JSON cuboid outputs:
....

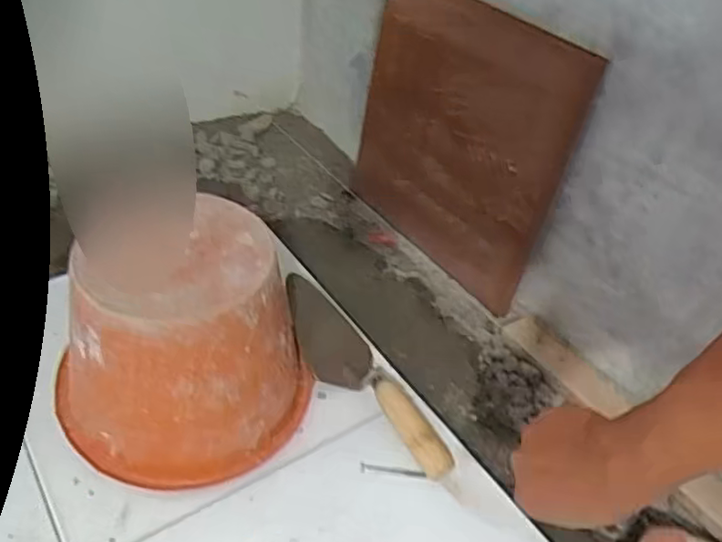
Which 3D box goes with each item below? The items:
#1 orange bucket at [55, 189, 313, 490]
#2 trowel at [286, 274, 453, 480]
[{"bbox_3d":[-0.171,0.074,0.665,0.219,0.204,0.208,0,42,-8],"label":"orange bucket"},{"bbox_3d":[-0.007,0.119,0.760,0.097,0.049,0.309,-14,45,-22],"label":"trowel"}]

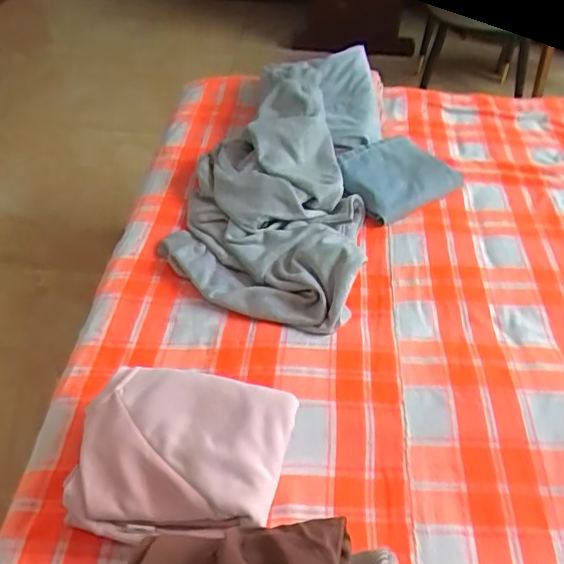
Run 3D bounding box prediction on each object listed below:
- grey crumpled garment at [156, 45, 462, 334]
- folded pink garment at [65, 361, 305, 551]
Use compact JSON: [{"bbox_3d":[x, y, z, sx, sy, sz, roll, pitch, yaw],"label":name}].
[{"bbox_3d":[0.066,-0.224,1.121,0.457,0.141,0.727,26,49,23],"label":"grey crumpled garment"},{"bbox_3d":[-0.114,0.195,0.660,0.238,0.080,0.198,6,44,5],"label":"folded pink garment"}]

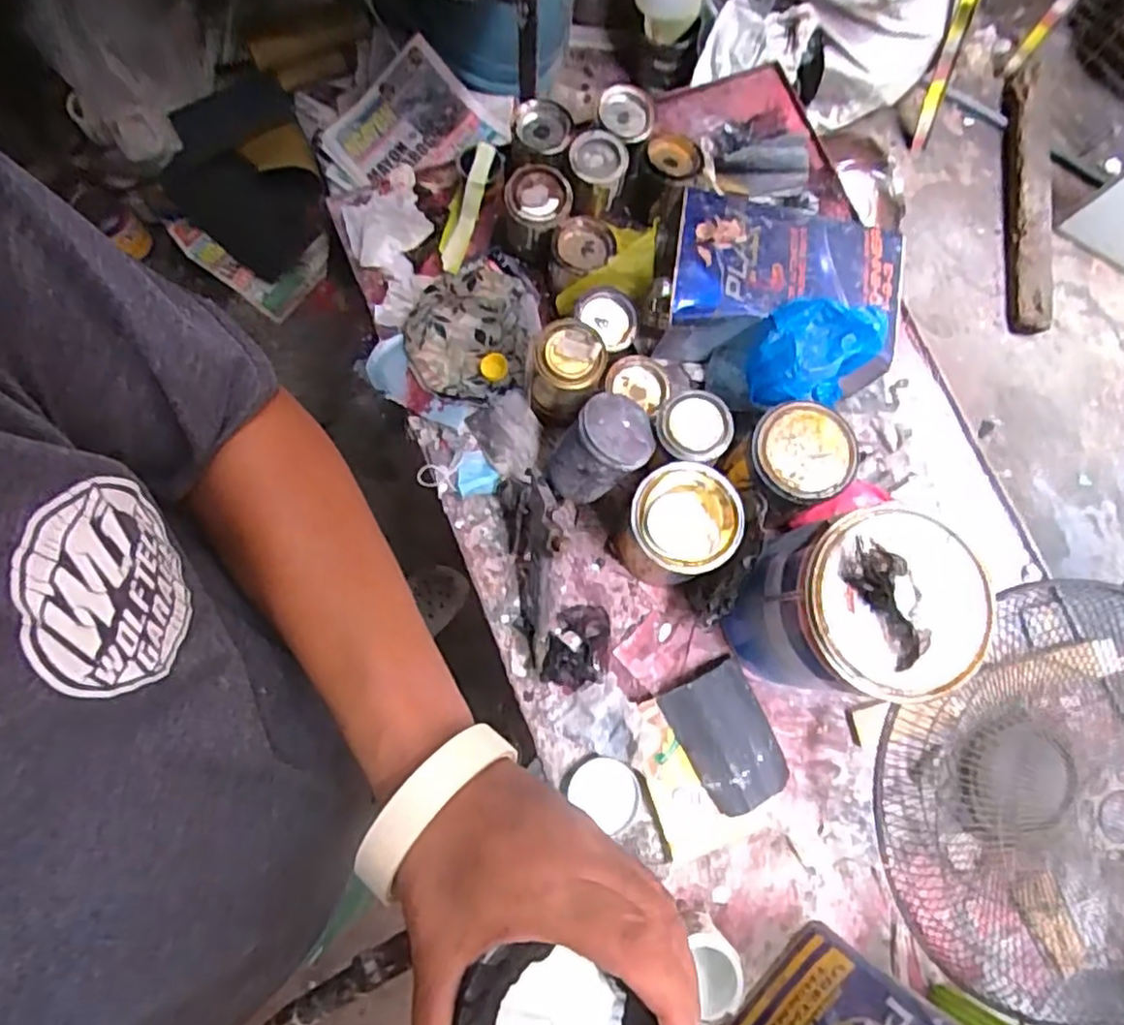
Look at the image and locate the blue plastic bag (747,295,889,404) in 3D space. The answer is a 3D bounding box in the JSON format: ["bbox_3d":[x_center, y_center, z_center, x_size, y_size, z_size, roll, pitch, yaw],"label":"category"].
[{"bbox_3d":[0.252,-0.155,0.694,0.114,0.085,0.100,19,79,3],"label":"blue plastic bag"}]

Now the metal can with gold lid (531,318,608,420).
[{"bbox_3d":[0.007,-0.146,0.721,0.069,0.112,0.071,0,79,-1],"label":"metal can with gold lid"}]

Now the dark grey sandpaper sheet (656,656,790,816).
[{"bbox_3d":[0.174,0.236,0.712,0.093,0.027,0.137,-28,80,-6],"label":"dark grey sandpaper sheet"}]

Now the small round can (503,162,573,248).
[{"bbox_3d":[-0.028,-0.344,0.782,0.077,0.074,0.077,0,79,-1],"label":"small round can"}]

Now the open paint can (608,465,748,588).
[{"bbox_3d":[0.115,0.017,0.702,0.106,0.137,0.103,0,79,-1],"label":"open paint can"}]

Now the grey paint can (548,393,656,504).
[{"bbox_3d":[0.035,-0.060,0.700,0.081,0.120,0.078,34,56,-8],"label":"grey paint can"}]

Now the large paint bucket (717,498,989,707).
[{"bbox_3d":[0.264,0.087,0.645,0.168,0.200,0.163,13,79,2],"label":"large paint bucket"}]

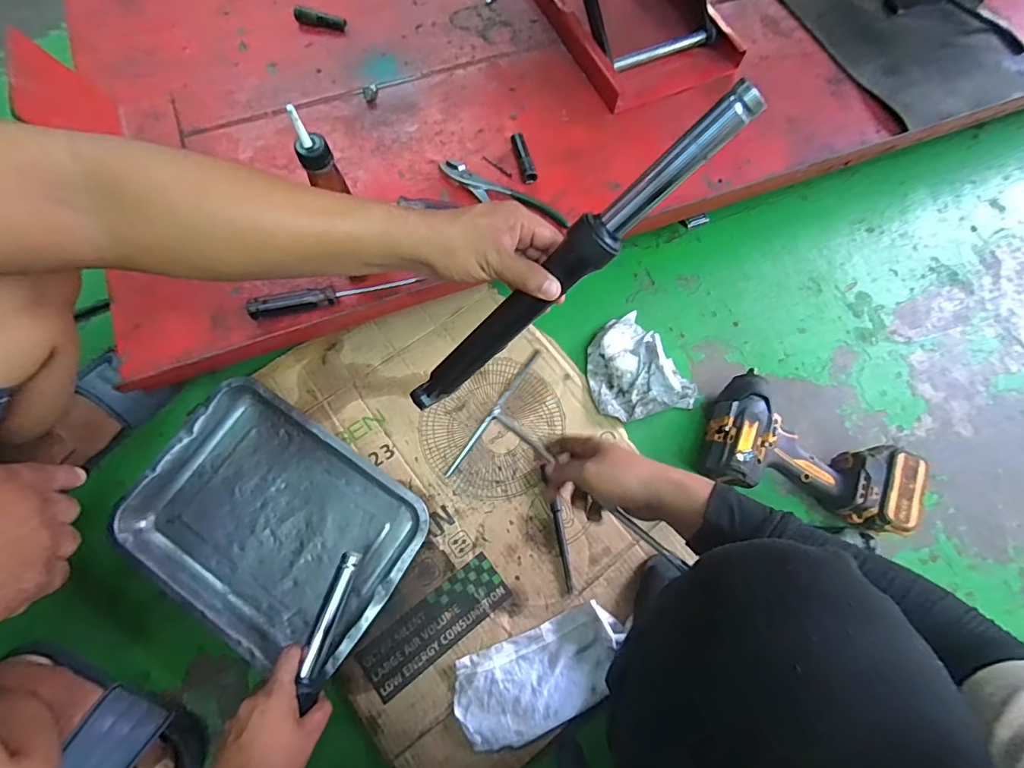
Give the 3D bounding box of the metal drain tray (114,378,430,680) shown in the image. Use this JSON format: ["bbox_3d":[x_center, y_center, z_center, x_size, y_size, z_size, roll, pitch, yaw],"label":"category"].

....

*Task requirements*
Can you repeat every record above exactly, apart from the pictures?

*Your response*
Which 3D box goes with each item below? The items:
#1 orange bucket at [55, 189, 313, 490]
#2 trowel at [286, 274, 453, 480]
[{"bbox_3d":[-0.171,0.074,0.665,0.219,0.204,0.208,0,42,-8],"label":"orange bucket"},{"bbox_3d":[-0.007,0.119,0.760,0.097,0.049,0.309,-14,45,-22],"label":"trowel"}]

Run 3D bounding box prediction on each object listed below:
- grey crumpled garment at [156, 45, 462, 334]
- folded pink garment at [65, 361, 305, 551]
Use compact JSON: [{"bbox_3d":[x, y, z, sx, sy, sz, roll, pitch, yaw],"label":name}].
[{"bbox_3d":[0.066,-0.224,1.121,0.457,0.141,0.727,26,49,23],"label":"grey crumpled garment"},{"bbox_3d":[-0.114,0.195,0.660,0.238,0.080,0.198,6,44,5],"label":"folded pink garment"}]

Look at the image and locate the blue plastic bag (747,295,889,404) in 3D space. The answer is a 3D bounding box in the JSON format: ["bbox_3d":[x_center, y_center, z_center, x_size, y_size, z_size, roll, pitch, yaw],"label":"category"].
[{"bbox_3d":[0.252,-0.155,0.694,0.114,0.085,0.100,19,79,3],"label":"blue plastic bag"}]

Now the metal can with gold lid (531,318,608,420).
[{"bbox_3d":[0.007,-0.146,0.721,0.069,0.112,0.071,0,79,-1],"label":"metal can with gold lid"}]

Now the dark grey sandpaper sheet (656,656,790,816).
[{"bbox_3d":[0.174,0.236,0.712,0.093,0.027,0.137,-28,80,-6],"label":"dark grey sandpaper sheet"}]

Now the small round can (503,162,573,248).
[{"bbox_3d":[-0.028,-0.344,0.782,0.077,0.074,0.077,0,79,-1],"label":"small round can"}]

Now the open paint can (608,465,748,588).
[{"bbox_3d":[0.115,0.017,0.702,0.106,0.137,0.103,0,79,-1],"label":"open paint can"}]

Now the grey paint can (548,393,656,504).
[{"bbox_3d":[0.035,-0.060,0.700,0.081,0.120,0.078,34,56,-8],"label":"grey paint can"}]

Now the large paint bucket (717,498,989,707).
[{"bbox_3d":[0.264,0.087,0.645,0.168,0.200,0.163,13,79,2],"label":"large paint bucket"}]

Give the 3D bounding box of the metal drain tray (114,378,430,680) shown in the image. Use this JSON format: ["bbox_3d":[x_center, y_center, z_center, x_size, y_size, z_size, roll, pitch, yaw],"label":"category"].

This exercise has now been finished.